:: Extracted entries ::

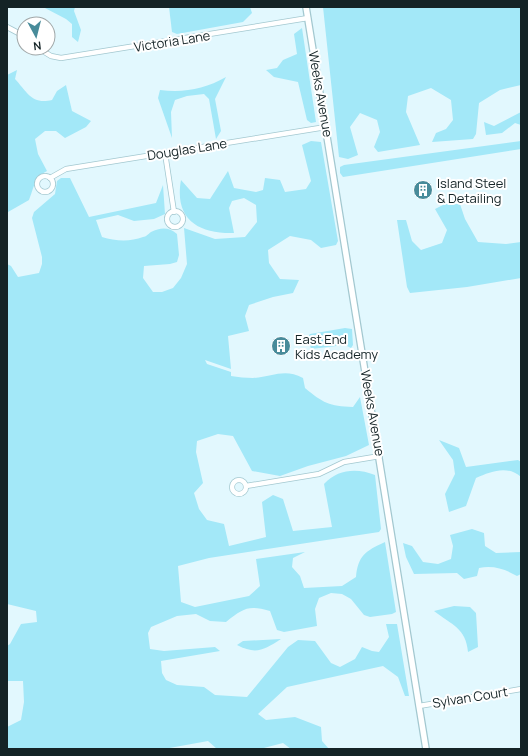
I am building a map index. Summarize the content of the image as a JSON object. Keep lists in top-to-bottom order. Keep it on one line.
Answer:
{"streets":{"street":["Victoria Lane","Weeks Avenue","Douglas Lane","Sylvan Court"]},"crossings":[["Victoria Lane","Weeks Avenue"],["Weeks Avenue","Douglas Lane"],["Weeks Avenue","Sylvan Court"]],"places":{"building":["Island Steel & Detailing","East End Kids Academy"]},"north":"bottom"}
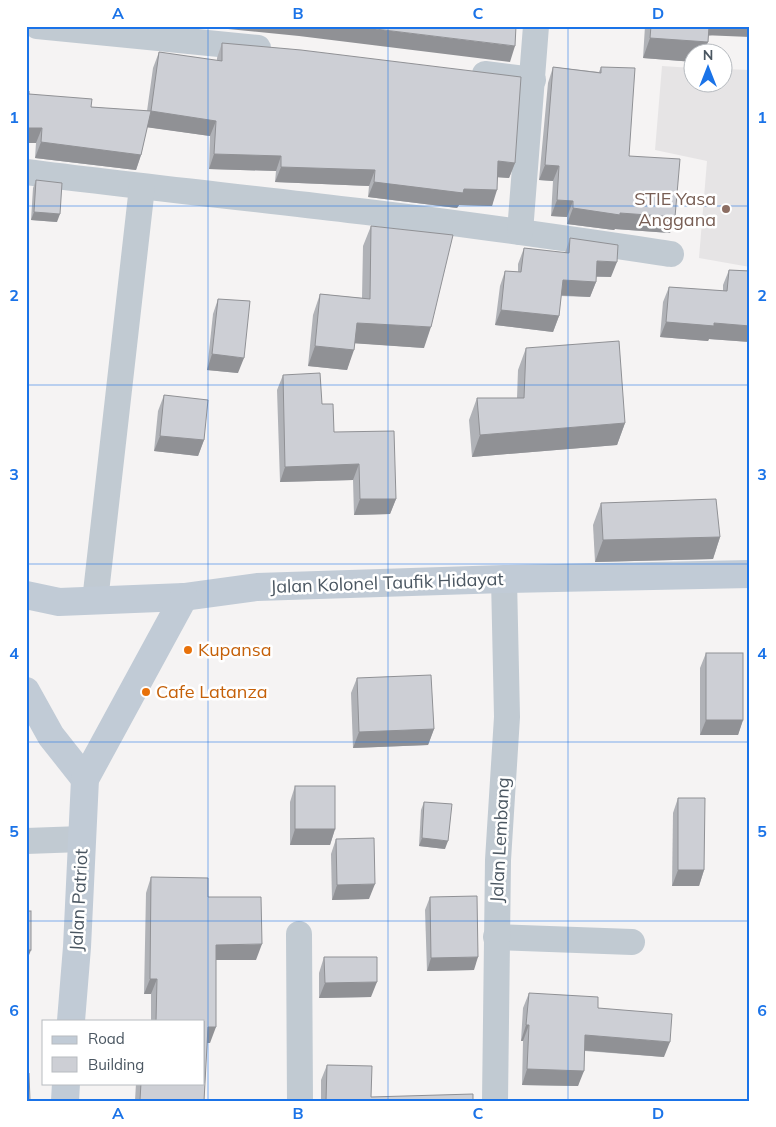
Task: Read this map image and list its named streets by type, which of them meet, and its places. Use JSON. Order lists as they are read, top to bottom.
{
  "streets": {
    "main road": ["Jalan Kolonel Taufik Hidayat", "Jalan Patriot"],
    "street": ["Jalan Lembang"]
  },
  "crossings": [
    ["Jalan Kolonel Taufik Hidayat", "Jalan Lembang"],
    ["Jalan Kolonel Taufik Hidayat", "Jalan Patriot"]
  ],
  "places": ["STIE Yasa Anggana", "Kupansa", "Cafe Latanza"],
  "legend": ["Road", "Building"],
  "north": "top",
  "grid": {
    "columns": [
      "A",
      "B",
      "C",
      "D"
    ],
    "rows": [
      "1",
      "2",
      "3",
      "4",
      "5",
      "6"
    ]
  }
}
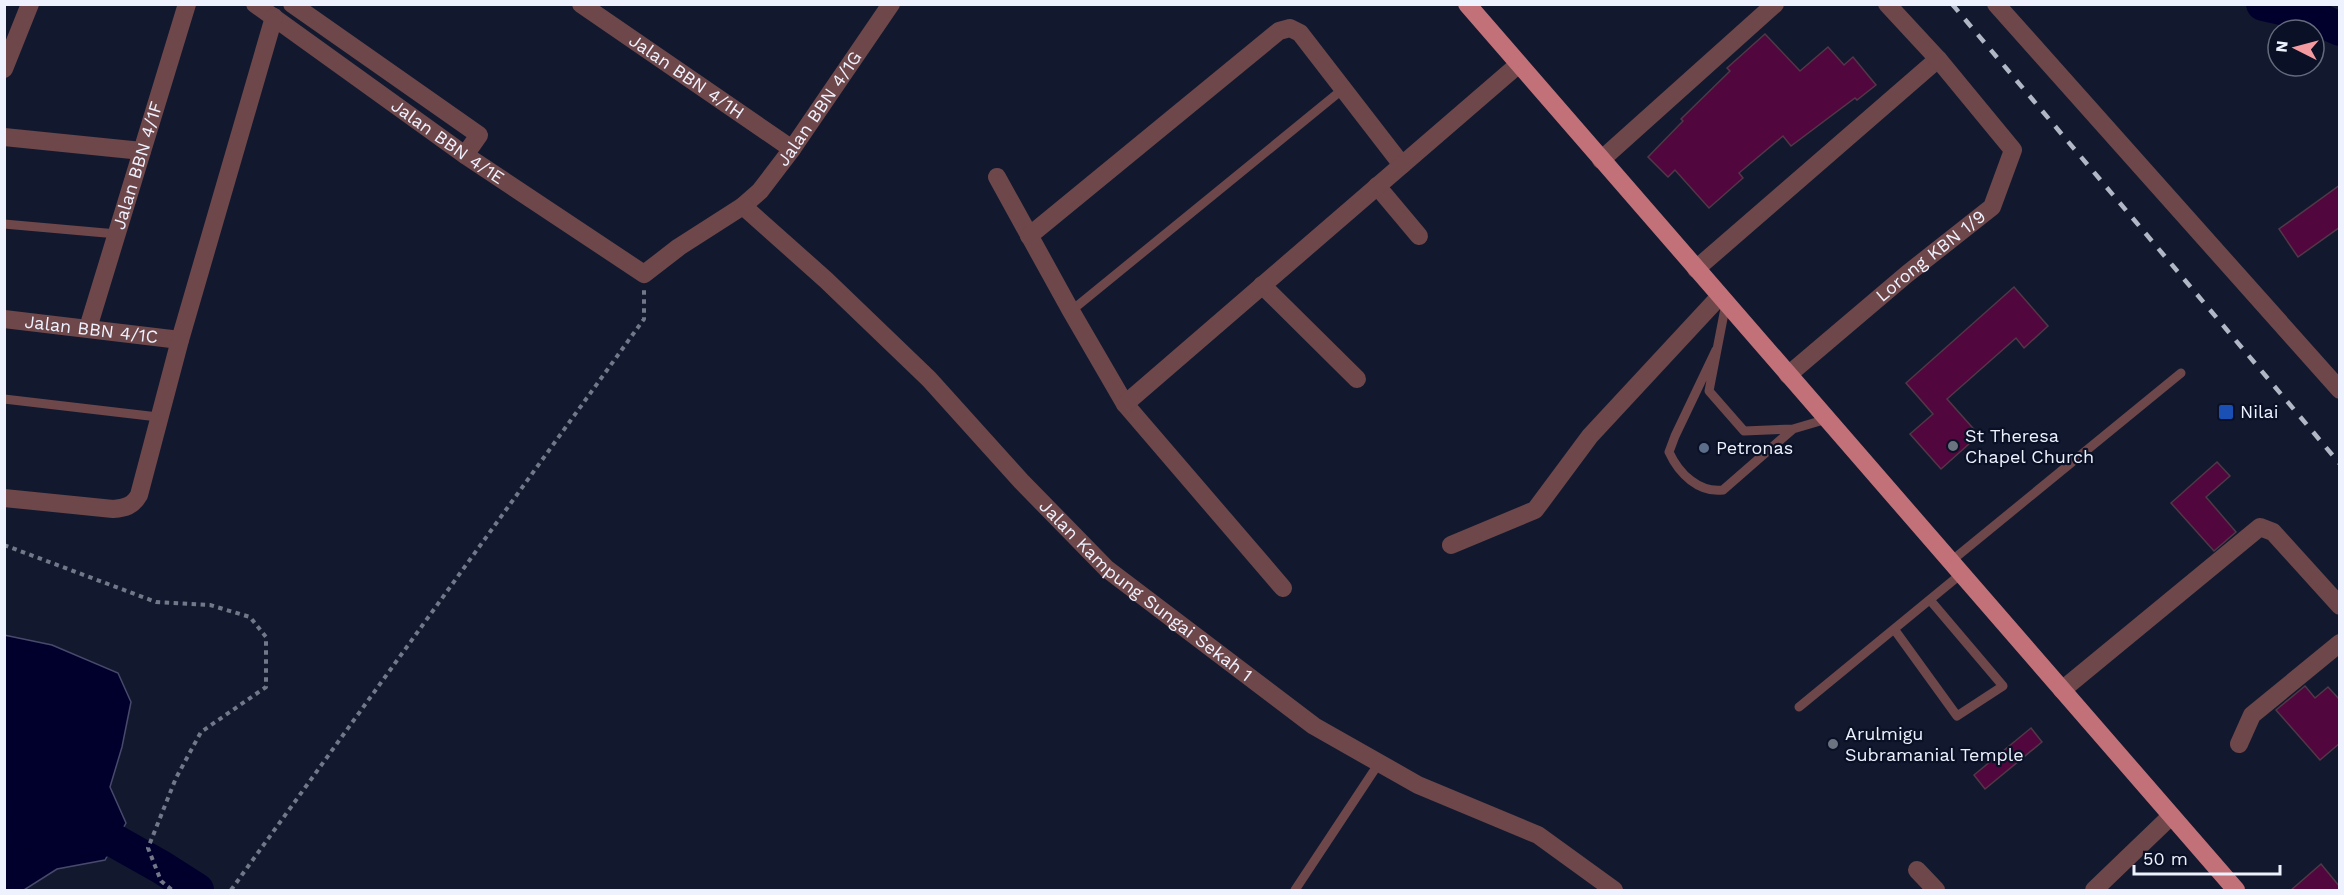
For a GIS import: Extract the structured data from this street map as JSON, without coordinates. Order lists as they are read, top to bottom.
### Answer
{
  "streets": {
    "street": [
      "Jalan BBN 4/1H",
      "Jalan BBN 4/1G",
      "Jalan BBN 4/1E",
      "Jalan BBN 4/1F",
      "Lorong KBN 1/9",
      "Jalan BBN 4/1C",
      "Jalan Kampung Sungai Sekah 1"
    ]
  },
  "crossings": [
    ["Jalan BBN 4/1H", "Jalan BBN 4/1G"],
    ["Jalan BBN 4/1G", "Jalan BBN 4/1E"],
    ["Jalan BBN 4/1G", "Jalan Kampung Sungai Sekah 1"],
    ["Jalan BBN 4/1F", "Jalan BBN 4/1C"]
  ],
  "places": {
    "transit": ["Nilai"],
    "other": ["St Theresa Chapel Church", "Petronas", "Arulmigu Subramanial Temple"]
  },
  "scale_bar": "50 m",
  "north": "left"
}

:::

Transcribe only these lines, exactly: the first line of the listing, every line after it, and the line with "For a GIS import: Extract", where the copy ends. Include no picture.

I am building a map index. Summarize the content of the image as a JSON object. Keep lists in top-to-bottom order. Keep it on one line.
Answer:
{"streets":{"street":["Victoria Lane","Weeks Avenue","Douglas Lane","Sylvan Court"]},"crossings":[["Victoria Lane","Weeks Avenue"],["Weeks Avenue","Douglas Lane"],["Weeks Avenue","Sylvan Court"]],"places":{"building":["Island Steel & Detailing","East End Kids Academy"]},"north":"bottom"}
Task: Read this map image and list its named streets by type, which of them meet, and its places. Use JSON. Order lists as they are read, top to bottom.
{
  "streets": {
    "main road": ["Jalan Kolonel Taufik Hidayat", "Jalan Patriot"],
    "street": ["Jalan Lembang"]
  },
  "crossings": [
    ["Jalan Kolonel Taufik Hidayat", "Jalan Lembang"],
    ["Jalan Kolonel Taufik Hidayat", "Jalan Patriot"]
  ],
  "places": ["STIE Yasa Anggana", "Kupansa", "Cafe Latanza"],
  "legend": ["Road", "Building"],
  "north": "top",
  "grid": {
    "columns": [
      "A",
      "B",
      "C",
      "D"
    ],
    "rows": [
      "1",
      "2",
      "3",
      "4",
      "5",
      "6"
    ]
  }
}
For a GIS import: Extract the structured data from this street map as JSON, without coordinates. Order lists as they are read, top to bottom.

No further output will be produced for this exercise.